As a physician who has spent his career taking care of people with HIV/AIDS, cancer and various blood disorders, this is an amazing time to be working in these overlapping fields of medicine.
I began my training when roughly half the people diagnosed with HIV were destined to develop cancer, and nearly everyone died shortly after they progressed to AIDS. In resource-rich countries today, HIV care is often as simple as the patient taking one pill daily.
When I started my fellowship in hematology and oncology, few treatments meaningfully modified the natural and devastating progression of metastatic cancer. Most chemotherapy treatments were exceptionally toxic. With a few notable exceptions such as lymphoma or testes cancer, too many patients were destined to die of their disease. The treatments often hastened rather than delayed death. The agents we now take for granted to minimize side effects, including antiemetics, antibiotics, bone-strengthening agents and myeloid stimulants, were not yet available nor routinely incorporated into treatment strategies.
We waged a metaphorical war with the hope our patients could live longer and better. Our objective was to attack our common enemy with the armaments at our disposal, including radical surgery, radiation therapy, and chemotherapy. We told our patients to imagine that chemo resembled small pizzas with a slice cut out for the mouth like figures in the then-popular Pac-Man arcade game. The army was deployed from an intravenous bag, marched through a vein and into enemy lines, and took bites out of cancer. But so often the collateral damage manifested by low blood counts, infections, nausea, and vomiting were more problematic to our patients than our common enemy. And so many patients still died.
I remember vividly one patient I helped care for during my first year out of medical school. He was in his early to mid-20s and diagnosed with metastatic testes cancer. He had a strong interest in non-traditional supplements. Even 30 years ago, his cancer was highly curable. With his first treatment cycle he suffered intractable nausea and refused further chemotherapy. Despite the efforts of our team, including my senior resident, our attending oncologist, a social worker, and psychiatrist, our pleas were ignored. He chose to seek care in Mexico, trying laetrile and dying a few months later. Sadly, this was a pattern I saw repeated over the years.
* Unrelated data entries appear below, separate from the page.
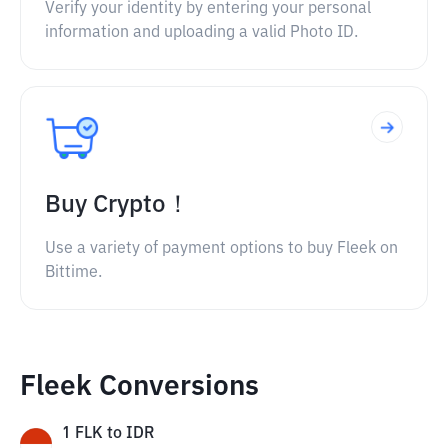
Verify your identity by entering your personal
information and uploading a valid Photo ID.
Buy Crypto！
Use a variety of payment options to buy Fleek on
Bittime.
Fleek Conversions
1
FLK
to
IDR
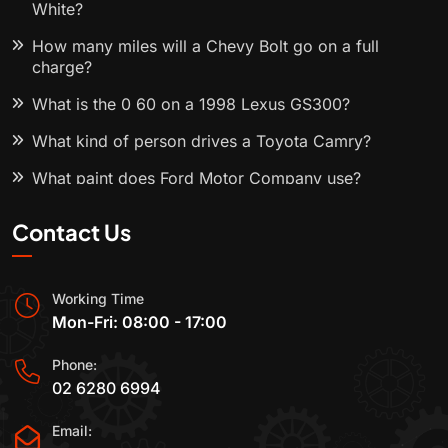
White?
How many miles will a Chevy Bolt go on a full
charge?
What is the 0 60 on a 1998 Lexus GS300?
What kind of person drives a Toyota Camry?
What paint does Ford Motor Company use?
Contact Us
Working Time
Mon-Fri: 08:00 - 17:00
Phone:
02 6280 6994
Email:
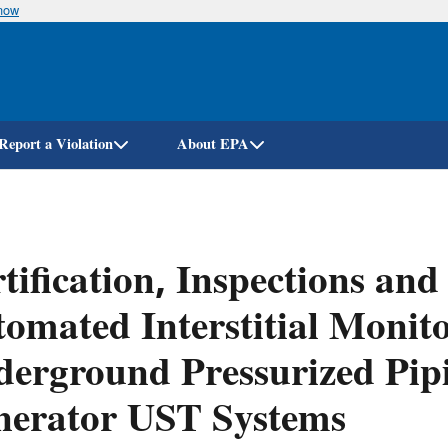
know
Skip
to
main
content
Report a Violation
About EPA
tification, Inspections and
omated Interstitial Monito
erground Pressurized Pip
nerator UST Systems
I reflected on this and more as I put thoughts to paper while flying home from the recent annual meeting of the American Society of Hematology (ASH). The meeting included several big and important themes. The National Cancer Institute announced it is revamping how it conducts clinical trials so more people, including children and adults with rare tumors, can have access more quickly to potentially life-saving therapies.
Moreover, companies like Amazon and Microsoft were present. They are entering the cancer field by introducing artificial intelligence (AI) to solve complex medical problems. I heard a presentation by experts from the Cleveland Clinic who explained that by using AI and genetic sequence data, physicians there can better predict which patients with myelodysplasia are destined to develop acute leukemia. By capitalizing on this information and using new drug targets, we were told, many patients can improve their critically low blood counts and be less likely to succumb to acute leukemia. I also heard how “machine learning” is developing algorithms to more expertly curate medical information, enhance the ability of scans to detect cancer and more efficiently deliver radiation therapy to difficult-to-target tumors.
One symposium focused on physicians who use social media to connect with colleagues and patients in novel, exciting and impactful ways. As a doctor who works with patients with cancer and HIV, I have struggled to get the word out about clinical trials for this specific and small group of individuals. It was inspiring to hear how one physician used social media to inform patients about a clinical trial that will examine the benefits of yoga for individuals with the rare blood disorder polycythemia vera. In seven days, hundreds of patients sought to enroll. I was excited to learn how this approach can keep me better connected to my patients and thought leaders in my field.
While I marvel at how far we’ve come, challenges related to the cost of care and care equity remain.
- There are huge disparities in cancer care because of challenges with health insurance coverage, racial and economic issues, misconceptions regarding what is healthy behavior and what is not (for example, vaping), and difficulties rolling out commonly accepted screening procedures for early diagnosis of breast, lung, colon and cervical cancers.
- Many of my patients must make therapeutic lifestyle changes and embrace harm-reduction strategies despite scarce resources, such as social services and psychiatric care, to make these changes a reality.
- While many novel drugs are more effective and often have fewer side effects than the drugs they are supplanting, the newer ones have this in common – extremely high prices. For example, CAR T cells are effective for some cancers but cost $1 million per treatment. Several surveys have shown that for many patients their biggest concern is not how long they will live but how they can afford treatment without leaving their families bankrupt. Thus, a new term has emerged when describing treatments – “financial toxicity.”
I worry the high cost of care will drive inequities even further. Determining how best to deliver appropriate care even-handedly, efficiently and affordably is one of the largest, yet least discussed, challenges in cancer care. This is the elephant in the room. It is a potential barrier to the remarkable strides underway in medicine.
David M. Aboulafia is a hematology-oncology physician.